赵武冠礼后拜见栾武子等人,接受他们的告诫,这种场面似乎可以视为“乞言”。就栾武子等人的言论来看,其箴诫的色彩是比较浓厚的。又如《论语·卫灵公》篇云:

子张问行。子曰:“言忠信,行笃敬,虽蛮貊之邦,行矣。言不忠信,行不笃敬,虽州里,行乎哉?立则见其参于前也,在舆则见其倚于衡也,夫然后行。”子张书诸绅。[65]

子张向孔子请教“行”,这自然可视为教学行为,然而未尝不可视为“乞言”。孔子的回答其实也颇具箴诫色彩。

倘若说这两个例证与养老礼之间并没有直接关联的话,那么以下资料可作为论述乞言与养老礼关系的补充。《礼记》所谓的“乞言”,虽然有向老人请教的意味,但在“乞言”这样的场合之下,这些言说在体式上应该不是长篇大论,而是短小精辟之言。《晋书·王祥传》载:“天子幸太学,命祥为三老。祥南面几杖,以师道自居。天子北面乞言,祥陈明王圣帝君臣政化之要以训之,闻者莫不砥砺。”[66]这里提到“乞言”,只是史官用“陈明王圣帝君臣政化之要”概括王祥的言论,很难看出这些言论在形态方面的特征。幸好《三国志·魏书·三少帝纪》裴注引《汉晋春秋》具体记载了王祥的言论:“帝乞言于王祥,祥对曰:‘昔者明王礼乐既备,加之以忠诚,忠诚之发,形于言行。夫大人者,行动乎天地,天且弗违,况于人乎!’”[67]不难看出王祥言论的格言体式特征。杜佑《通典》卷六十七引述两则乞言的材料,现抄录如下,以此可窥见“乞言”文献的特征:

后魏孝文帝太和十六年,诏以前司徒尉元为三老,前大鸿胪卿游明根为五更。于明堂设国老位、庶老位于阶下。皇帝再拜三老,亲袒割牲,执酱而馈,执爵而酳;于五更行肃拜之礼;赐国老、庶老衣服有差。既而三老言曰:“自古人所崇,莫重于孝顺。五孝六顺,天下之所先。愿陛下重之,以化四方。”帝曰:“孝顺之道,天地之经,今承三老明言,铭之朕怀。”五更言曰:“夫至孝通灵,至顺感幽,故经云‘孝悌之至,通于神明,光于四海’。愿陛下念之,以济黎庶。”帝曰:“五更助三老以言至范,敷展德音。当克己复礼,以行来授。”礼毕,乃赐步輓一乘。诏曰:“三老可给上公之禄,五更可食九卿之俸,供养之味,亦同其例。”

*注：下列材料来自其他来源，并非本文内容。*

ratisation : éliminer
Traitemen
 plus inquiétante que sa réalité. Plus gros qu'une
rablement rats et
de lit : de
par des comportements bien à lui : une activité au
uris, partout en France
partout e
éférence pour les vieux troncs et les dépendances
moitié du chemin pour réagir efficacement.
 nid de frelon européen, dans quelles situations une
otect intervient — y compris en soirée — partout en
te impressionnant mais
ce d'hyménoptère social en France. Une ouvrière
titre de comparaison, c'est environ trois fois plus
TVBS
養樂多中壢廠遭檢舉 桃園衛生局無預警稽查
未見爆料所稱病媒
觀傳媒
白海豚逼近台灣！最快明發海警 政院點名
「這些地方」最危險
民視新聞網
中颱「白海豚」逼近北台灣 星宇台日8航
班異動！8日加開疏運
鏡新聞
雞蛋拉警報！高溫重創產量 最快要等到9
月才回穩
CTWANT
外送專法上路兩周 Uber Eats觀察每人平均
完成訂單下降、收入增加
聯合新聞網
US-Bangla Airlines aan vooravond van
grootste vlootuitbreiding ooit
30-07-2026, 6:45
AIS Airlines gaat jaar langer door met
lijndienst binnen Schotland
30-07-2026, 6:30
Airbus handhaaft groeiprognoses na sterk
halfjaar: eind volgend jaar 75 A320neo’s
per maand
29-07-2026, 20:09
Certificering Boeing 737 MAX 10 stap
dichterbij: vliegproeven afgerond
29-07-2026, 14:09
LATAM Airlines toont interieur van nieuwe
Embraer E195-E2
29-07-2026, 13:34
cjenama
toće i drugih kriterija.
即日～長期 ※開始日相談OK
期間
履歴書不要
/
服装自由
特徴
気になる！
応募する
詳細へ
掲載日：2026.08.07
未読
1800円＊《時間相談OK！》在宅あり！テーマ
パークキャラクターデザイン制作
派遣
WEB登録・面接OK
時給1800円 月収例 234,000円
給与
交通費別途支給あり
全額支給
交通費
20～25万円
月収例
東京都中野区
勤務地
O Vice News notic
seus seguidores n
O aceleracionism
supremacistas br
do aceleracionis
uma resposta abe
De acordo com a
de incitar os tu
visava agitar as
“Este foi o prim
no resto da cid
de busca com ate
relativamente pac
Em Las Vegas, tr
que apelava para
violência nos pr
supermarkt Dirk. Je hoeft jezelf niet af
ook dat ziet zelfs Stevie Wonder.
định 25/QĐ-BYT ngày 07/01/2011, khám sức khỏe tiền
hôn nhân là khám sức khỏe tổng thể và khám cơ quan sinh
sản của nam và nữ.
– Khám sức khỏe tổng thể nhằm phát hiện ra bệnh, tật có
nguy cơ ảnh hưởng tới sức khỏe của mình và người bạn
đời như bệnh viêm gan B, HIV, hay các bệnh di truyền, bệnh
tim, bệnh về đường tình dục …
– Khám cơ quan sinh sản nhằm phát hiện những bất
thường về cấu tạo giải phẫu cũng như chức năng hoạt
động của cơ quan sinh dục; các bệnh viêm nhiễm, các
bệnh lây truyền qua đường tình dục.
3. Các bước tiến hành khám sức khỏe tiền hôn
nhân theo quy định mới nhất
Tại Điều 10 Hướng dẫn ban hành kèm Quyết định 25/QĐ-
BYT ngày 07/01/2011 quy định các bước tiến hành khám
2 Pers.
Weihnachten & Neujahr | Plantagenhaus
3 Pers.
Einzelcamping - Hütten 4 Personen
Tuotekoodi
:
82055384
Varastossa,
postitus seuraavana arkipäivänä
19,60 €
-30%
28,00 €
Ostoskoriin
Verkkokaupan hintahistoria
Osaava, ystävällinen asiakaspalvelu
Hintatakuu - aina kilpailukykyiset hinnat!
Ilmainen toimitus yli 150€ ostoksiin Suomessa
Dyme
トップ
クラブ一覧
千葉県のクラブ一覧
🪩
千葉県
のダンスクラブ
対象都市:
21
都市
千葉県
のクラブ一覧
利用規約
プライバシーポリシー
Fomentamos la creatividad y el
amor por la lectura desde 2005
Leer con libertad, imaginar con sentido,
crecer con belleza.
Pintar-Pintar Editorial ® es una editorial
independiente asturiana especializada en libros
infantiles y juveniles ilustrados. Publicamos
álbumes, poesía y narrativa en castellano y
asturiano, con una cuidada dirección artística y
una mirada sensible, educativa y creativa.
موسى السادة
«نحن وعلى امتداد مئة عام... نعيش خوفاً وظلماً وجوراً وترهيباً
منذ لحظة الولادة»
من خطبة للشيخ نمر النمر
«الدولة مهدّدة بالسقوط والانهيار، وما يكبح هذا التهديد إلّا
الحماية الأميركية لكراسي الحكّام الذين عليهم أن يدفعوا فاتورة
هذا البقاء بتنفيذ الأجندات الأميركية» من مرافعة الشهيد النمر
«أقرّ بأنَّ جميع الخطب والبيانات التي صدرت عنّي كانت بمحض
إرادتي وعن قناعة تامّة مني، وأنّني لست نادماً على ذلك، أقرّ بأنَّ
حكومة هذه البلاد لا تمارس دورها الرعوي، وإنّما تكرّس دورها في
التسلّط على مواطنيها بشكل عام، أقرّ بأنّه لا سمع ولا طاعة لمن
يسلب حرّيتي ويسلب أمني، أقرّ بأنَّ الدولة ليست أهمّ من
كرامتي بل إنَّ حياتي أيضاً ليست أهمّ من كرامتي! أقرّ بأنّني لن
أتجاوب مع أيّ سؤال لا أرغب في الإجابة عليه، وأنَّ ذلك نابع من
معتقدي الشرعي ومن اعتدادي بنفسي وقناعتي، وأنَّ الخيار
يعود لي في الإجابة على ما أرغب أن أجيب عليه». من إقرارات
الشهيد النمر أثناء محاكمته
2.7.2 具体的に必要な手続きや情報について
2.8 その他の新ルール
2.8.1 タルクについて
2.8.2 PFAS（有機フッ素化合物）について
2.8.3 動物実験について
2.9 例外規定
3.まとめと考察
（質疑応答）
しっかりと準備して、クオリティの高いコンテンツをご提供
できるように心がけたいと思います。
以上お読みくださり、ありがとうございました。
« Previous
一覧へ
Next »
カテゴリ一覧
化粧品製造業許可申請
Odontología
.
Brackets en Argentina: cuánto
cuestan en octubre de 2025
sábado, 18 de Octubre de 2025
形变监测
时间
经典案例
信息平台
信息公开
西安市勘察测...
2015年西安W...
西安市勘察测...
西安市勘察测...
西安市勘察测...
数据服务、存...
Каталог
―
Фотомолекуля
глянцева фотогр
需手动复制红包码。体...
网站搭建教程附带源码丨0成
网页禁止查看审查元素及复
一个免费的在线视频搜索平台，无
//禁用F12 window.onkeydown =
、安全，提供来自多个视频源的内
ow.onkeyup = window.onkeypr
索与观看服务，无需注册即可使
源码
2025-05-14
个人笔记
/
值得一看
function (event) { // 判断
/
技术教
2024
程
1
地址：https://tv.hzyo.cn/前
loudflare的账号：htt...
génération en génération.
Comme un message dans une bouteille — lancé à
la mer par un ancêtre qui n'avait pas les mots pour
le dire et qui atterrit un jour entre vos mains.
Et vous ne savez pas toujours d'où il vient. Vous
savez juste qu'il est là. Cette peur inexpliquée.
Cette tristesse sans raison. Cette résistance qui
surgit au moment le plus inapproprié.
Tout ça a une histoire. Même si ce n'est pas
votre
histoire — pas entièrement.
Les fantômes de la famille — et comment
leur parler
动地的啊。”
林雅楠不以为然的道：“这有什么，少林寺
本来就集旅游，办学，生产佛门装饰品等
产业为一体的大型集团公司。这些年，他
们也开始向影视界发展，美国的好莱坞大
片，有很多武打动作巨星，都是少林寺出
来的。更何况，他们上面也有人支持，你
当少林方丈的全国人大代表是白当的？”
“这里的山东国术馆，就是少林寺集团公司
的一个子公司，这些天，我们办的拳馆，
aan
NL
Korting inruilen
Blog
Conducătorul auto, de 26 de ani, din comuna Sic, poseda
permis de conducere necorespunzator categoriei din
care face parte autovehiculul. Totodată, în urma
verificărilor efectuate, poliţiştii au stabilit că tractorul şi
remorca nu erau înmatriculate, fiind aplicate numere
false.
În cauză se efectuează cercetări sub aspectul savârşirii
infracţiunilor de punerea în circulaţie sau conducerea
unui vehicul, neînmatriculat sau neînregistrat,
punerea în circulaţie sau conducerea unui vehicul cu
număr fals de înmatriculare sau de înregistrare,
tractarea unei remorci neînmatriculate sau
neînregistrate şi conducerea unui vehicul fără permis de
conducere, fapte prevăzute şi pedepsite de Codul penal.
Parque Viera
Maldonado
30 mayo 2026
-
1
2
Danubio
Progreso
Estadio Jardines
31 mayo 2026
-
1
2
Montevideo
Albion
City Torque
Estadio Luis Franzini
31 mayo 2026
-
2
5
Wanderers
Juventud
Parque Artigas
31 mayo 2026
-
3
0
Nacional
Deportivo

后周武帝保定三年,诏以太傅燕国公于谨为三老,赐延年杖。皇帝幸太学以食之。三老入门,皇帝迎拜门屏之间,三老答拜。设三老席于中楹,南向。太师晋国公宇文护升阶,设几于席。三老升席,南面凭几而坐。大司寇楚国公豆卢宁升阶,正舄。皇帝升,立于斧扆之前,西面。有司进馔,皇帝跪授酱豆,亲袒割牲。三老食讫,皇帝又亲跪授爵以酳,撤去。皇帝北面立,访道,三老乃起,立于席后。皇帝曰:“猥当天下重任,自惟不才,不知政理之要,公其诲之。”三老答曰:“木从绳则正,后从谏则圣。自古明王圣主,皆虚心纳谏,以知得失,天下乃安。惟陛下念之。”又曰:“为国之本,在乎忠信,是以古人云:‘去食去兵,信不可失。’国家废兴,在于赏罚。若有功必赏,有罪必罚,则为善者日益,为恶者日止;若有功不赏,有罪不罚,则天下善恶不分,下人无所措手足。”又曰:“言行者,立身之本,言出行随,诚宜相顾。陛下三思而言,九虑而行,若不思不虑,必有过失,天子之过,事无大小,如日月之蚀,莫不知者,愿陛下慎之。”三老言毕,皇帝再拜受之,三老答拜。礼成而出。[68]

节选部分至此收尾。